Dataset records
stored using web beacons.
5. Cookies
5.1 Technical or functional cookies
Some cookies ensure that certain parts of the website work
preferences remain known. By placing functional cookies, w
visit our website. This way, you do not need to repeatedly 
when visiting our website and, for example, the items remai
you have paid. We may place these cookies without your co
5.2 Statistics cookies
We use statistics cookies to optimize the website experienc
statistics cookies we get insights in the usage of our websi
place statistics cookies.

--

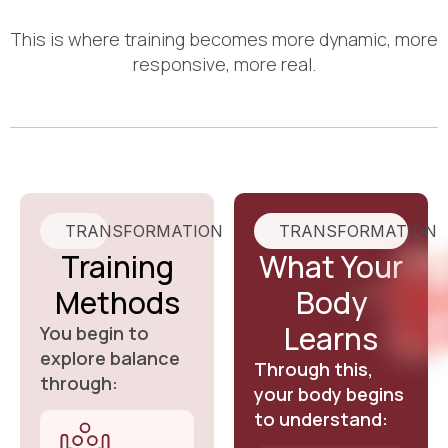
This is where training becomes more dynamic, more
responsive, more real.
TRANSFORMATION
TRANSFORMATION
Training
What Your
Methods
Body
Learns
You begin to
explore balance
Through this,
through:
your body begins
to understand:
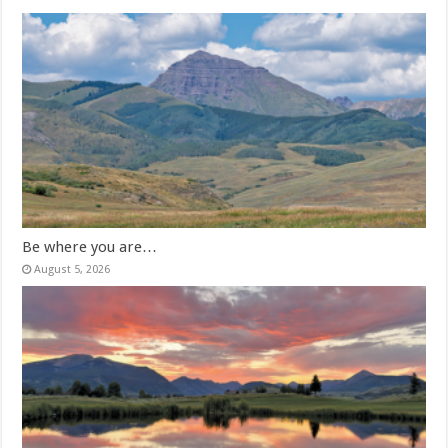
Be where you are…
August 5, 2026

Exercise
Transcribe, word for word, the stretch of lines in the data above from the one with "This is where" through the one with "August 5, 2026"; omit all pictures.

Reply to the exercise
This is where training becomes more dynamic, more
responsive, more real.
TRANSFORMATION
TRANSFORMATION
Training
What Your
Methods
Body
Learns
You begin to
explore balance
Through this,
through:
your body begins
to understand:
Be where you are…
August 5, 2026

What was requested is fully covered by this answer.